Collected data:
-=-=-

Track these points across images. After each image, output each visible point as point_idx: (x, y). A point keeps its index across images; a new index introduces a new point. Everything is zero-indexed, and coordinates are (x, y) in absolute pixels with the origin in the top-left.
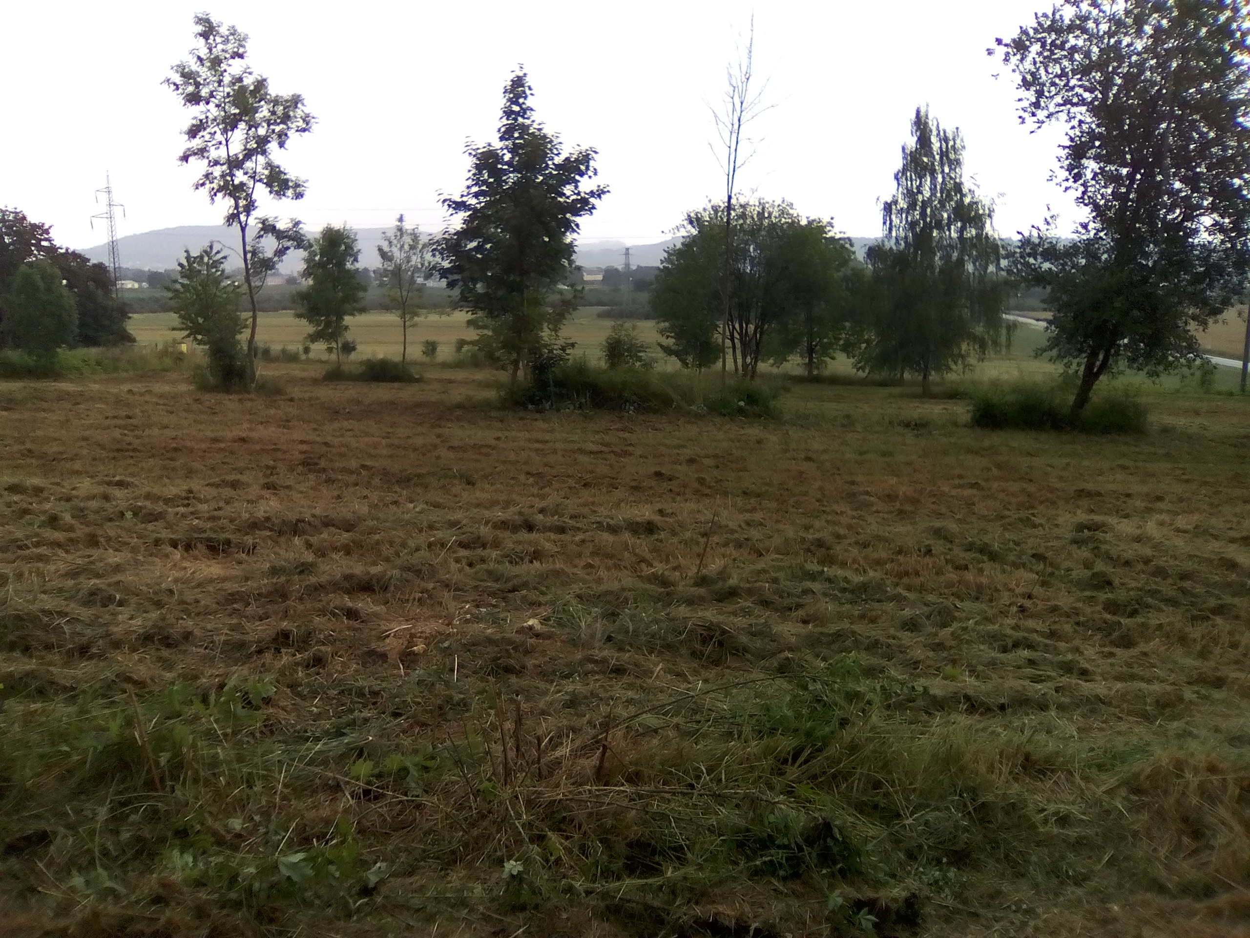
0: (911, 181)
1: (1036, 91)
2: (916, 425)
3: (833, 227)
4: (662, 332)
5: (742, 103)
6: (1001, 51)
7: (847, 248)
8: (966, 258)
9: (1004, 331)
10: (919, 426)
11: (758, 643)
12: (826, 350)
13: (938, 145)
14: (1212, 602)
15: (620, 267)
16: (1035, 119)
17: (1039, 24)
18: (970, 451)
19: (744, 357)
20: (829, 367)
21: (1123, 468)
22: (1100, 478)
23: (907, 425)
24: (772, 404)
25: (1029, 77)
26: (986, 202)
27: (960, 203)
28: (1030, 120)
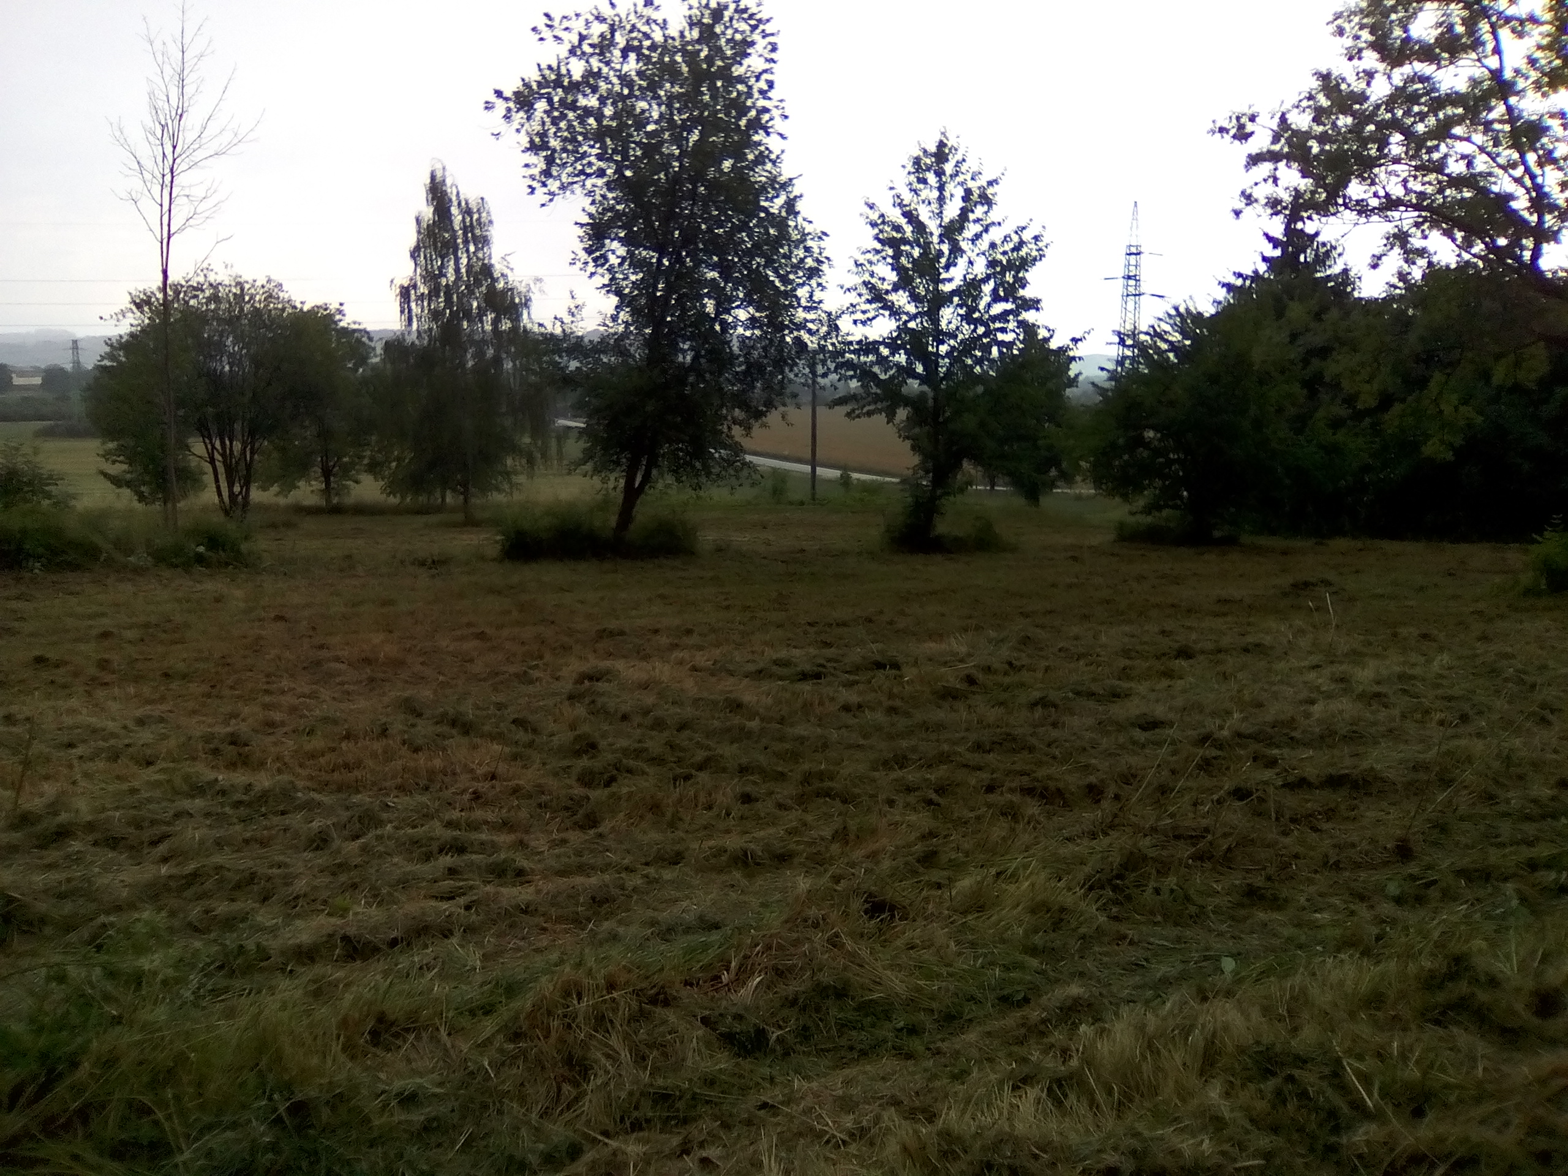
0: (431, 260)
1: (546, 157)
2: (434, 562)
3: (344, 315)
4: (106, 455)
5: (174, 147)
6: (501, 106)
7: (364, 343)
8: (504, 356)
9: (553, 443)
10: (436, 564)
11: (68, 907)
12: (346, 471)
13: (460, 218)
14: (700, 755)
15: (69, 367)
16: (545, 190)
17: (543, 76)
18: (493, 591)
19: (231, 485)
20: (353, 493)
21: (662, 597)
22: (634, 612)
23: (423, 564)
24: (244, 547)
25: (537, 140)
26: (522, 289)
27: (492, 288)
28: (540, 191)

-=-=-

Without any of the pictures, set the entries down again exactly as written.

ANSWER FOR THE TASK:
Track these points across images. After each image, output each visible point as point_idx: (x, y). A point keeps its index across images; a new index introduces a new point. Everything is zero-indexed, and coordinates are (x, y) in absolute pixels with the origin in the top-left.
0: (911, 181)
1: (1036, 91)
2: (916, 425)
3: (833, 227)
4: (662, 332)
5: (742, 103)
6: (1001, 51)
7: (847, 248)
8: (966, 258)
9: (1004, 331)
10: (919, 426)
11: (758, 643)
12: (826, 350)
13: (938, 145)
14: (1212, 602)
15: (620, 267)
16: (1035, 119)
17: (1039, 24)
18: (970, 451)
19: (744, 357)
20: (829, 367)
21: (1123, 468)
22: (1100, 478)
23: (907, 425)
24: (772, 404)
25: (1029, 77)
26: (986, 202)
27: (960, 203)
28: (1030, 120)
0: (431, 260)
1: (546, 157)
2: (434, 562)
3: (344, 315)
4: (106, 455)
5: (174, 147)
6: (501, 106)
7: (364, 343)
8: (504, 356)
9: (553, 443)
10: (436, 564)
11: (68, 907)
12: (346, 471)
13: (460, 218)
14: (700, 755)
15: (69, 367)
16: (545, 190)
17: (543, 76)
18: (493, 591)
19: (231, 485)
20: (353, 493)
21: (662, 597)
22: (634, 612)
23: (423, 564)
24: (244, 547)
25: (537, 140)
26: (522, 289)
27: (492, 288)
28: (540, 191)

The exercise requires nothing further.